W12-02: TraitBank: semantic integration of biodiversity data from diverse sources

TitleW12-02: TraitBank: semantic integration of biodiversity data from diverse sources
Publication TypeConference Paper
Year of Publication2016
AuthorsSchulz K, Hammock J
Conference NameInternational Conference on Biomedical Ontology and BioCreative (ICBO BioCreative 2016)
Date Published11/30/16
PublisherCEUR-ws.org Volume 1747
Other NumbersVol-1747|urn:nbn:de:0074-1747-1

Easy access to large amounts of biodiversity data has the potential to transform research across the life sciences. However, most of the data generated so far are not easily integrated or repurposed due to a lack of standardization in how scientists talk about the characteristics of organisms, how they describe the context of their observations, and how they document the methods with which the data were collected. TraitBank (eol.org/traitbank) addresses this impediment by linking information aggregated from diverse sources to community-developed ontologies and controlled vocabularies. These post hoc annotations help to organize distributed, heterogeneous knowledge into a lightweight, scalable semantic framework supporting retrieval and reuse for a variety of applications, ranging from large-scale synthetic analyses of biodiversity to linked data products and hands-on data science in the classroom.
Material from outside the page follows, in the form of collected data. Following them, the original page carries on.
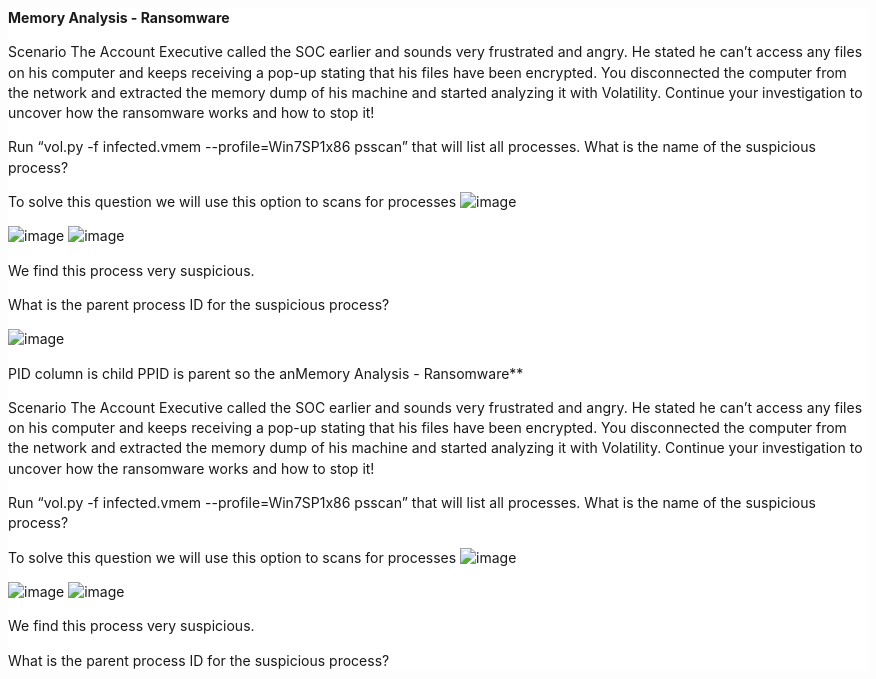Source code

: **Memory Analysis - Ransomware**

Scenario
The Account Executive called the SOC earlier and sounds very frustrated and angry. 
He stated he can’t access any files on his computer and keeps receiving a pop-up stating that his files have been encrypted. 
You disconnected the computer from the network and extracted the memory dump of his machine and started analyzing it with Volatility.
Continue your investigation to uncover how the ransomware works and how to stop it!

Run “vol.py -f infected.vmem --profile=Win7SP1x86 psscan” that will list all processes. What is the name of the suspicious process? 

To solve this question we will use this option to scans for processes 
<img width="1547" height="137" alt="image" src="https://github.com/user-attachments/assets/62da280f-25c0-4de7-893c-8d2d4fa261e6" />



<img width="1210" height="182" alt="image" src="https://github.com/user-attachments/assets/003a8b06-a0de-4064-b18a-7c75ea0d0a63" />


<img width="1127" height="248" alt="image" src="https://github.com/user-attachments/assets/ec77d349-4f96-4ebb-8329-d0db64775444" />

We find this process very suspicious.

What is the parent process ID for the suspicious process? 


<img width="929" height="599" alt="image" src="https://github.com/user-attachments/assets/156f12c2-2dee-42de-9fd9-30da65c70c53" />

PID column is child PPID is parent so the anMemory Analysis - Ransomware**

Scenario
The Account Executive called the SOC earlier and sounds very frustrated and angry. 
He stated he can’t access any files on his computer and keeps receiving a pop-up stating that his files have been encrypted. 
You disconnected the computer from the network and extracted the memory dump of his machine and started analyzing it with Volatility.
Continue your investigation to uncover how the ransomware works and how to stop it!

Run “vol.py -f infected.vmem --profile=Win7SP1x86 psscan” that will list all processes. What is the name of the suspicious process? 

To solve this question we will use this option to scans for processes 
<img width="1547" height="137" alt="image" src="https://github.com/user-attachments/assets/62da280f-25c0-4de7-893c-8d2d4fa261e6" />



<img width="1210" height="182" alt="image" src="https://github.com/user-attachments/assets/003a8b06-a0de-4064-b18a-7c75ea0d0a63" />


<img width="1127" height="248" alt="image" src="https://github.com/user-attachments/assets/ec77d349-4f96-4ebb-8329-d0db64775444" />

We find this process very suspicious.

What is the parent process ID for the suspicious process? 

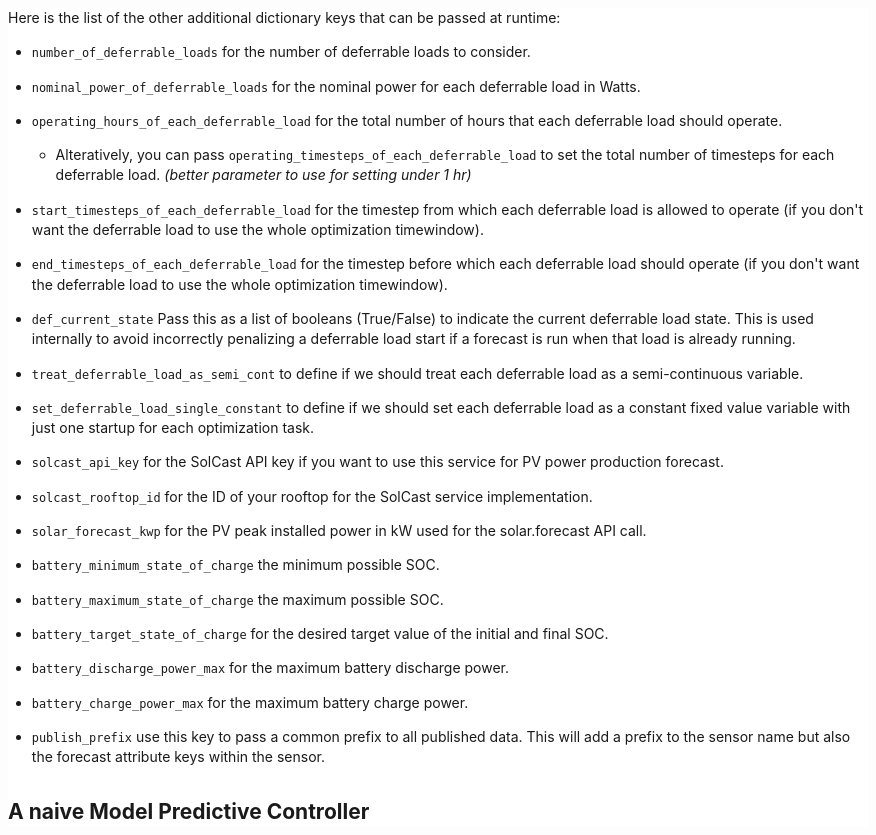 Here is the list of the other additional dictionary keys that can be passed at
runtime:

- `number_of_deferrable_loads` for the number of deferrable loads to consider.

- `nominal_power_of_deferrable_loads` for the nominal power for each deferrable
  load in Watts.

- `operating_hours_of_each_deferrable_load` for the total number of hours that
  each deferrable load should operate.
  - Alteratively, you can pass `operating_timesteps_of_each_deferrable_load` to
    set the total number of timesteps for each deferrable load. _(better
    parameter to use for setting under 1 hr)_

- `start_timesteps_of_each_deferrable_load` for the timestep from which each
  deferrable load is allowed to operate (if you don't want the deferrable load
  to use the whole optimization timewindow).

- `end_timesteps_of_each_deferrable_load` for the timestep before which each
  deferrable load should operate (if you don't want the deferrable load to use
  the whole optimization timewindow).

- `def_current_state` Pass this as a list of booleans (True/False) to indicate
  the current deferrable load state. This is used internally to avoid
  incorrectly penalizing a deferrable load start if a forecast is run when that
  load is already running.

- `treat_deferrable_load_as_semi_cont` to define if we should treat each
  deferrable load as a semi-continuous variable.

- `set_deferrable_load_single_constant` to define if we should set each
  deferrable load as a constant fixed value variable with just one startup for
  each optimization task.

- `solcast_api_key` for the SolCast API key if you want to use this service for
  PV power production forecast.

- `solcast_rooftop_id` for the ID of your rooftop for the SolCast service
  implementation.

- `solar_forecast_kwp` for the PV peak installed power in kW used for the
  solar.forecast API call.

- `battery_minimum_state_of_charge` the minimum possible SOC.

- `battery_maximum_state_of_charge` the maximum possible SOC.

- `battery_target_state_of_charge` for the desired target value of the initial
  and final SOC.

- `battery_discharge_power_max` for the maximum battery discharge power.

- `battery_charge_power_max` for the maximum battery charge power.

- `publish_prefix` use this key to pass a common prefix to all published data.
  This will add a prefix to the sensor name but also the forecast attribute keys
  within the sensor.

## A naive Model Predictive Controller
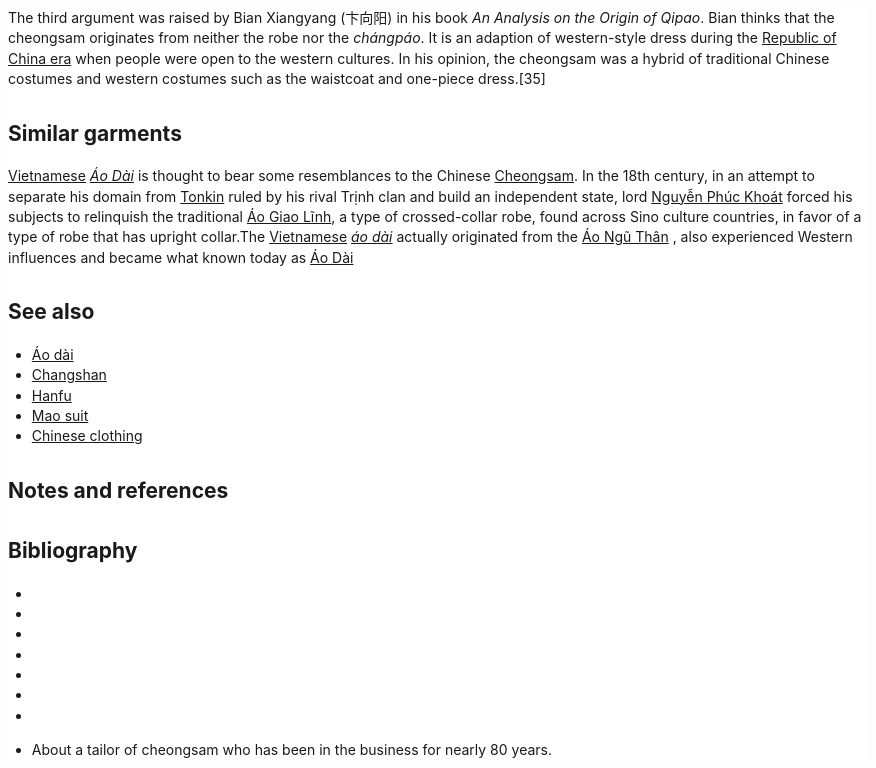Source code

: The third argument was raised by Bian Xiangyang (卞向阳) in his book *An
Analysis on the Origin of Qipao*. Bian thinks that the cheongsam
originates from neither the robe nor the *chángpáo*. It is an adaption
of western-style dress during the [Republic of China
era](/Republic_of_China_(1912–49) "wikilink") when people were open to
the western cultures. In his opinion, the cheongsam was a hybrid of
traditional Chinese costumes and western costumes such as the waistcoat
and one-piece dress.[35]

## Similar garments

[Vietnamese](/Vietnamese_people "wikilink") *[Áo
Dài](/Áo_Dài "wikilink")* is thought to bear some resemblances to the
Chinese [Cheongsam](/Cheongsam "wikilink"). In the 18th century, in an
attempt to separate his domain from [Tonkin](/Tonkin "wikilink") ruled
by his rival Trịnh clan and build an independent state, lord [Nguyễn
Phúc Khoát](/Nguyễn_Phúc_Khoát "wikilink") forced his subjects to
relinquish the traditional [Áo Giao Lĩnh](/Áo_Giao_Lĩnh "wikilink"), a
type of crossed-collar robe, found across Sino culture countries, in
favor of a type of robe that has upright collar.The
[Vietnamese](/Vietnamese_people "wikilink") *[áo
dài](/áo_dài "wikilink")* actually originated from the [Áo Ngũ
Thân](/Áo_Ngũ_Thân "wikilink") , also experienced Western influences and
became what known today as [Áo Dài](/Áo_Dài "wikilink")

## See also

-   [Áo dài](/Áo_dài "wikilink")
-   [Changshan](/Changshan "wikilink")
-   [Hanfu](/Ancient_Chinese_clothing "wikilink")
-   [Mao suit](/Mao_suit "wikilink")
-   [Chinese clothing](/Chinese_clothing "wikilink")

## Notes and references

## Bibliography

-

-

-

-

-

-

-

-   About a tailor of cheongsam who has been in the business for nearly
    80 years.
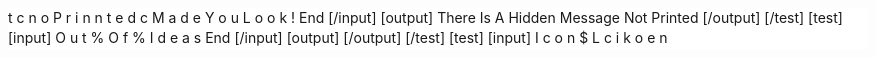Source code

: t
c
n
o
P
r
i
n
n
t
e
d
c
M
a
d
e
Y
o
u
L
o
o
k
\!
End
[/input]
[output]
There Is A Hidden Message Not Printed 
[/output]
[/test]
[test]
[input]
O
u
t
%
O
f
%
I
d
e
a
s
End
[/input]
[output]
[/output]
[/test]
[test]
[input]
I
c
o
n
$
L
c
i
k
o
e
n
The TraitBank data store currently holds over 11 million measurements and facts for more than 1.7 million taxa including animals, plants, fungi, and microbes. These data are mobilized from major biodiversity information systems (e.g., International Union for Conservation of Nature, Ocean Biogeographic Information System, Paleobiology Database), open literature repositories (e.g., Dryad, Ecological Archives, Pangaea), label data from natural history collections, and legacy/unpublished data sets. TraitBank subject coverage  is very broad ranging from distribution, ecology, and life history to morphology and physiology. Data can be downloaded via CSV files or a JSON-LD service. Reuse and redistribution with attribution to the original data sources is encouraged. TraitBank complements taxon or subject-specific knowledge management systems by filling gaps (both in taxonomic and trait space), by recruiting new types of data (e.g., from text-mining, citizen-science, and specimen data digitization efforts) and by integrating knowledge across the entire tree of life and multiple scientific domains. The emerging semantic framework will facilitate data discovery, support queries across data sets, and advance data integration and exchange among projects, thus making more biodiversity data available for use in scientific and policy-oriented applications.